A reportagem é alvissareira. Parece faltar só um pingo para que a Gota d’Água volte a funcionar. Ficamos felizes. Afinal, não podemos fechar as portas aos autistas, como já fechamos, sem nunca abri-las, para as meninas em situação vulnerável. Eu sei, eu sei: mudou a Legislação, o Estatuto da Criança e do Adolescente, bla-blá-blá, blá-blá-blá, e o Lar precisou ser adaptado a novas possibilidades. Ao menos, a máxima se concretizou: “quando uma porta se fecha, uma janela se abre”.

Voltando à casa dos autistas: a série de reuniões de estudo (como se fazem reuniões neste Brasil!) estão sinalizando a reabertura da Gota D’Água. Importantíssimo para as famílias que buscam um auxílio especializado a fim de tornar mais fácil a vida de seus familiares com autismo e, por extensão, as suas próprias. Quem já teve contato com portadores da Síndrome sabe como é difícil penetrar no mundo deles, trancado a sete chaves. Metaforicamente falando, os autistas são ostras dentro de conchas, produzindo pérolas inacessíveis aos cidadãos comuns. É preciso não só de afeto e determinação para se ter acesso ao interior dessas pessoas, mas também de formação específica. É isso que queremos aos autistas.
Mas existe outra Síndrome que, por si só, não é condição impeditiva para uma vida quase normal. No entanto, ela costuma vir associada ao autismo. É a Síndrome de Asperger, cuja principal característica é a incapacidade de compreender a linguagem figurada. (Vocês pensam o quê?! Sou formada pela série norte-americana, “Dr. House”),

O cinema vem abordando o tema há anos. Assisti a alguns filmes, dentre os quais Rain Man, onde o personagem de Dustin Hoffman, com algumas habilidades mentais elementares seriamente comprometidas, é um gênio em outras. Para ele, memorizar um guia telefônico é infinitamente mais simples do que amarrar os cordões dos sapatos.

Em Testemunha do Silêncio, de 1994, um menino autista que assistiu ao massacre dos pais, só consegue abrir uma fresta de seu mundo interior para um psicólogo, cuja ponte é construída com carinho e determinação.

Já em Adam, o personagem, com Síndrome de Asperger, é um inteligentíssimo astrônomo com dificuldades de relacionamento. Ao se interessar pela nova vizinha, uma professora, começa a reconhecer sua deficiência, que é levar tudo ao pé da letra. Ela, na qualidade de interlocutora, faz a tradução das metáforas, possibilitando assim que ele possa ter um mínimo de interação com a sociedade.

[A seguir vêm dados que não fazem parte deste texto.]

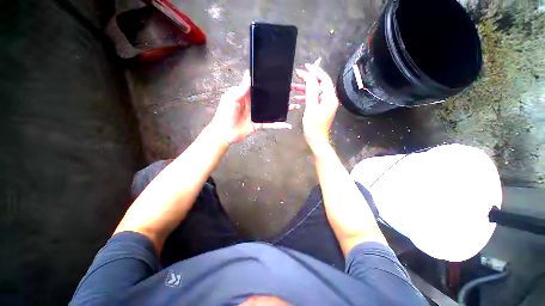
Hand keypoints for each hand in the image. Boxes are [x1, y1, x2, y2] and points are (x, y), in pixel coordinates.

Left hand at [210, 70, 297, 143]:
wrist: (224, 133)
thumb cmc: (225, 114)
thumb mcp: (231, 98)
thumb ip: (241, 88)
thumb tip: (248, 73)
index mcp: (248, 95)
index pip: (260, 86)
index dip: (269, 82)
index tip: (281, 78)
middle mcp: (255, 103)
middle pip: (270, 98)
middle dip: (280, 96)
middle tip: (293, 92)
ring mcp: (258, 114)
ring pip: (273, 110)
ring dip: (284, 109)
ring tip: (295, 106)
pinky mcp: (260, 124)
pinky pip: (271, 124)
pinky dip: (279, 125)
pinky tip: (288, 125)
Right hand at [293, 63, 338, 151]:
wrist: (316, 140)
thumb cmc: (313, 126)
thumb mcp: (311, 107)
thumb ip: (311, 91)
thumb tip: (310, 77)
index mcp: (330, 97)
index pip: (324, 79)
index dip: (315, 71)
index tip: (306, 66)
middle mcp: (329, 99)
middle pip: (319, 84)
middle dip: (308, 79)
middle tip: (297, 74)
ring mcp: (325, 104)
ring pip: (315, 92)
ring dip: (305, 89)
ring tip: (293, 86)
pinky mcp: (320, 108)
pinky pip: (313, 99)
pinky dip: (306, 97)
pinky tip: (297, 97)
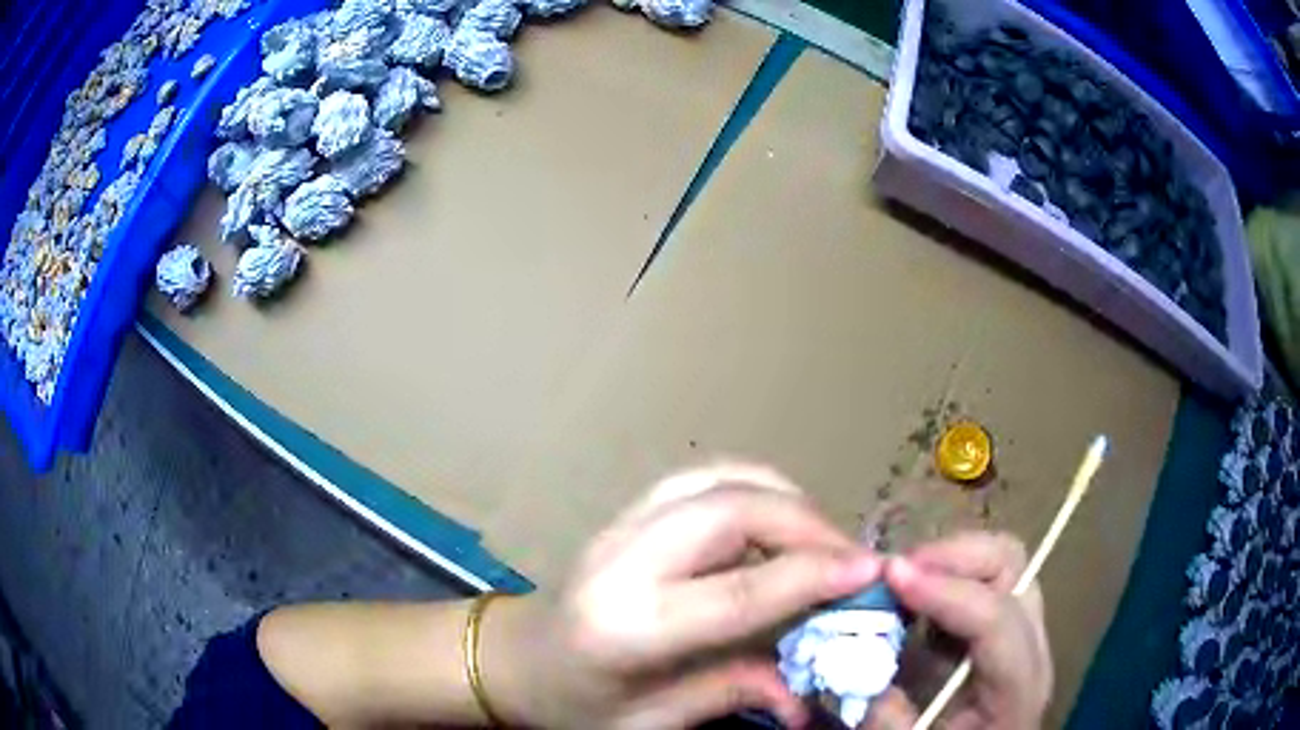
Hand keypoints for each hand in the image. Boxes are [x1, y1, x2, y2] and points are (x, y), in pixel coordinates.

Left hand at [482, 464, 882, 729]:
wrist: (517, 659)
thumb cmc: (576, 705)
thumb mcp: (650, 723)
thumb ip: (731, 695)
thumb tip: (803, 695)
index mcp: (625, 627)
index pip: (737, 591)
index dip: (811, 575)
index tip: (870, 568)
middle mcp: (623, 560)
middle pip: (732, 509)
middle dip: (806, 523)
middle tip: (849, 559)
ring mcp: (620, 525)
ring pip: (719, 479)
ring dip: (783, 499)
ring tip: (820, 542)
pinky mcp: (627, 512)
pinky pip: (703, 479)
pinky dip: (753, 489)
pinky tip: (775, 523)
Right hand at [862, 532, 1050, 729]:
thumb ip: (886, 717)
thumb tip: (860, 668)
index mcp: (1018, 688)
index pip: (997, 617)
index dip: (946, 592)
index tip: (892, 575)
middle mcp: (1032, 648)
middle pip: (1012, 567)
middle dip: (952, 556)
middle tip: (896, 572)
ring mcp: (1023, 631)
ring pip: (1001, 563)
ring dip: (949, 560)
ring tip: (900, 580)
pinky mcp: (1005, 627)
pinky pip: (984, 580)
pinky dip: (947, 576)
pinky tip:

Pelo que sei, não tenho Asperger, mas vejam que situação: há uns anos, consultando um profissional da área da saúde, fui aconselhada a fazer uma cirurgia na coluna, pois, segundo ele, se não a fizesse, em breve, perderia o pé. Foram estas as suas palavras:

-A senhora pode acordar, de manhã, sem o pé.

Fiquei perplexa! Meu pé, lá, atrás, e eu me movimentando feito Saci Pererê… Só depois de alguns preciosos segundos, captei a mensagem.

O tempo passou, minha coluna resmunga mais ainda por causa do peso que carrega, mas continua livre de parafusos “vencidos”, e meu pé, acompanhando o tranco… Graças a Deus!